Training with built-in algorithms on AI Platform Training allows you to submit your dataset and train a model without writing any training code. This page explains how the built-in linear learner algorithm works, and how to use it.
Overview
This built-in algorithm does preprocessing and training:
- Preprocessing: AI Platform Training processes your mix of categorical and numerical data into an all numerical dataset in order to prepare it for training.
- Training: Using the dataset and the model parameters you supplied, AI Platform Training runs training using TensorFlow's Linear Estimator.
Limitations
The following features are not supported for training with the built-in linear learner algorithm:
- Multi-GPU training. Built-in algorithms use only one GPU at a time. To take full advantage of training with multiple GPUs on one machine, you must create a training application. Find more information about machine types.
- Training with TPUs. To train with TPUs, you must create a training application. Learn how to run a training job with TPUs.

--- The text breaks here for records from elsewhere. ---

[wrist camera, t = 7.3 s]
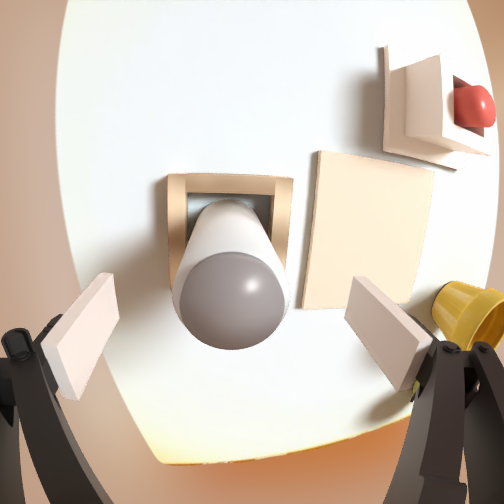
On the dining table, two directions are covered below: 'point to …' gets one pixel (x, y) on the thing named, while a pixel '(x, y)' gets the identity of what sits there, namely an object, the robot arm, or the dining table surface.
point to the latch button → (473, 107)
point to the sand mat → (365, 228)
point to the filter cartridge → (230, 279)
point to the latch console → (428, 110)
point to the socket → (226, 183)
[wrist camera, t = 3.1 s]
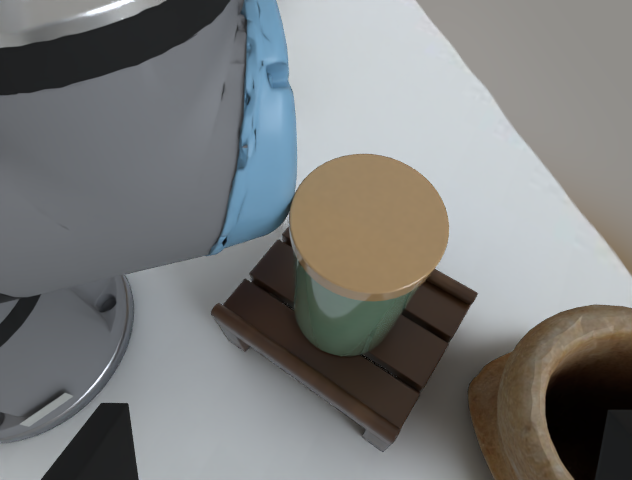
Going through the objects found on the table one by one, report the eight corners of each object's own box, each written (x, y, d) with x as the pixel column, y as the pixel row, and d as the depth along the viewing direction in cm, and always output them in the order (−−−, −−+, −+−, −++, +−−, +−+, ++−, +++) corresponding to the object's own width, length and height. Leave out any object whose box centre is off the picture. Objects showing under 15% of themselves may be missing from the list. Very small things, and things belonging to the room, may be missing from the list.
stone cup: (416, 385, 32) (476, 304, 19) (572, 336, 33) (729, 227, 20) (528, 668, 24) (754, 860, 11) (722, 589, 26) (1123, 679, 13)
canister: (269, 317, 29) (255, 233, 19) (330, 239, 31) (346, 129, 21) (361, 382, 27) (398, 327, 17) (417, 294, 30) (476, 202, 20)
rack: (227, 340, 34) (208, 311, 28) (311, 236, 38) (308, 194, 33) (382, 453, 30) (393, 443, 25) (457, 323, 34) (479, 291, 29)
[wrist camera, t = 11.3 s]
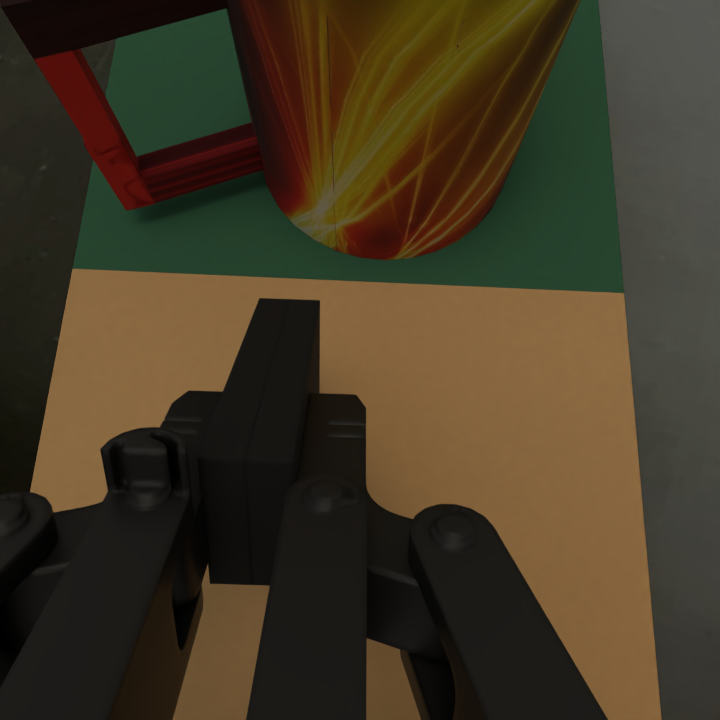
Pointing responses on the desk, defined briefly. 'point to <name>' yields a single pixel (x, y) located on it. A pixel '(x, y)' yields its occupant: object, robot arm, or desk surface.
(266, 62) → the mug
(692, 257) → the desk surface
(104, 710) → the robot arm
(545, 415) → the desk mat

- Distributed training. To run a distributed training job on AI Platform Training, you must create a training application.
Supported machine types
The following AI Platform Training scale tiers and machine types are supported:
BASIC
scale tierCUSTOM
scale tier with any of the Compute Engine machine types supported by AI Platform Training.CUSTOM
scale tier with any of the following legacy machine types:standard
large_model
complex_model_s
complex_model_m
complex_model_l
standard_gpu
standard_p100
standard_v100
large_model_v100
Format input data
Each row of a dataset represents one instance, and each column of a dataset represents a feature value. The target column represents the value you want to predict.
Prepare CSV file
Your input data must be a CSV file with UTF-8 encoding. If your training data only consists of categorical and numerical values, then you can use our preprocessing module to fill in missing numerical values, split the dataset, and remove rows with more than 10% of values missing. Otherwise, you can run training without automatic preprocessing enabled.
You must prepare your input CSV file to meet the following requirements:
- Remove the header row. The header row contains the labels for each column. Remove the header row in order to avoid submitting it with the rest of the data instances as part of the training data.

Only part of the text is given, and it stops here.